> [TASK INSTRUCTIONS] Copy the Jethro instance guide between "Because these steps" and "a cron job.", inclusive, substituting "scheduled task" for "cron job".

> [PROVIDED PASSAGE]
■ ■ ■ ■ ■

Listing Locally Attached Instances

After running either the create-instance or the attach-instance command, the local Jethro host is attached to the HDFS instance. In other words, the HDFS instance is referred from the local Jethro host .
To list all instances that are attached to the local Jethro host, run:

JethroAdmin list-instances


Setting up Kerberos Instance

Jethro's current support for accessing a Kerberized Hadoop cluster requires the administrator to manually run the kinit utility, which is used for obtaining and caching Kerberos ticket-granting tickets for Jethro services. This needs to be done for every Jethro host, as follows:

  1. As jethro user, run kinit to generate a cache file per each Jethro service/utility (JethroServer, JethroMaint and JethroLoader):

    kinit -k -t jethro.hadoop.keytab -c jethro.server.cache jethro 
    kinit -k -t jethro.hadoop.keytab -c jethro.maint.cache jethro 
    kinit -k -t jethro.hadoop.keytab -c jethro.loader.cache jethro 

    It is recommended to ask for a renewable ticket with long expiration time (based on your site policies), for example adding a -r999d

  2. In the $JETHRO_HOME/instances/instance_name/local-conf.ini file, remove all comments from the following parameters and set each parameter to the full path of the corresponding cache file:

    hdfs.kerberos.server.ticket.cache.path 
    hdfs.kerberos.maint.ticket.cache.path 
    hdfs.kerberos.loader.ticket.cache.path


 Because these steps must be repeated when the tickets expire, it is advisable to have a ticket with a long lifetime. In addition, to avoid service disruption, ensure that you periodically renew the Kerberos tickets before they expire, for example by running kinit -R from a cron job.

■ ■ ■ ■ ■

> [DATASET EXCERPTS]
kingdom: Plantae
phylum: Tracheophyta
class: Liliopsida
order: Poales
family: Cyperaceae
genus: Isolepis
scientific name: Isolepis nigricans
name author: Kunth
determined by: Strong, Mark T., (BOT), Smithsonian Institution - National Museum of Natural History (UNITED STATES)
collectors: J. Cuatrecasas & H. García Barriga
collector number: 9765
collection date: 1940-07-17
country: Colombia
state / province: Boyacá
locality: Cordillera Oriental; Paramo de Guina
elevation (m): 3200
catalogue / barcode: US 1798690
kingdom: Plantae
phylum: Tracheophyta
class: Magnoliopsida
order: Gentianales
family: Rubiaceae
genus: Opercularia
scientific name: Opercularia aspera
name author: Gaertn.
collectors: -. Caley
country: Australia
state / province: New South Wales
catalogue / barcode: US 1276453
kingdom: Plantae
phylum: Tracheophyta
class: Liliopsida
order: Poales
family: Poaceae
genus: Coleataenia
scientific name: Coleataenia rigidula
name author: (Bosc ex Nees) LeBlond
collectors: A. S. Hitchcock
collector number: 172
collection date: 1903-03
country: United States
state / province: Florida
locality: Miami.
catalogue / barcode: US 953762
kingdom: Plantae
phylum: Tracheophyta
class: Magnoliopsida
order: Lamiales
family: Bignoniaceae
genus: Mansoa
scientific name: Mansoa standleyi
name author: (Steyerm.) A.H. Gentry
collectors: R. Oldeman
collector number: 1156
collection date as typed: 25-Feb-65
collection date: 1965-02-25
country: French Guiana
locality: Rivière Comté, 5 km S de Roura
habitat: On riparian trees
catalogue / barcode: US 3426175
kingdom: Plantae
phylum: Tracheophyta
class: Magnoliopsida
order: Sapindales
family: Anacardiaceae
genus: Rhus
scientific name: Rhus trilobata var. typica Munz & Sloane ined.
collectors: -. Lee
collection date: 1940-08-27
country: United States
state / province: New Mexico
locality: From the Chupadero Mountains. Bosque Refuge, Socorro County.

■ ■ ■ ■ ■

> [RESPONSE FOR THIS EXERCISE]
Because these steps must be repeated when the tickets expire, it is advisable to have a ticket with a long lifetime. In addition, to avoid service disruption, ensure that you periodically renew the Kerberos tickets before they expire, for example by running kinit -R from a scheduled task.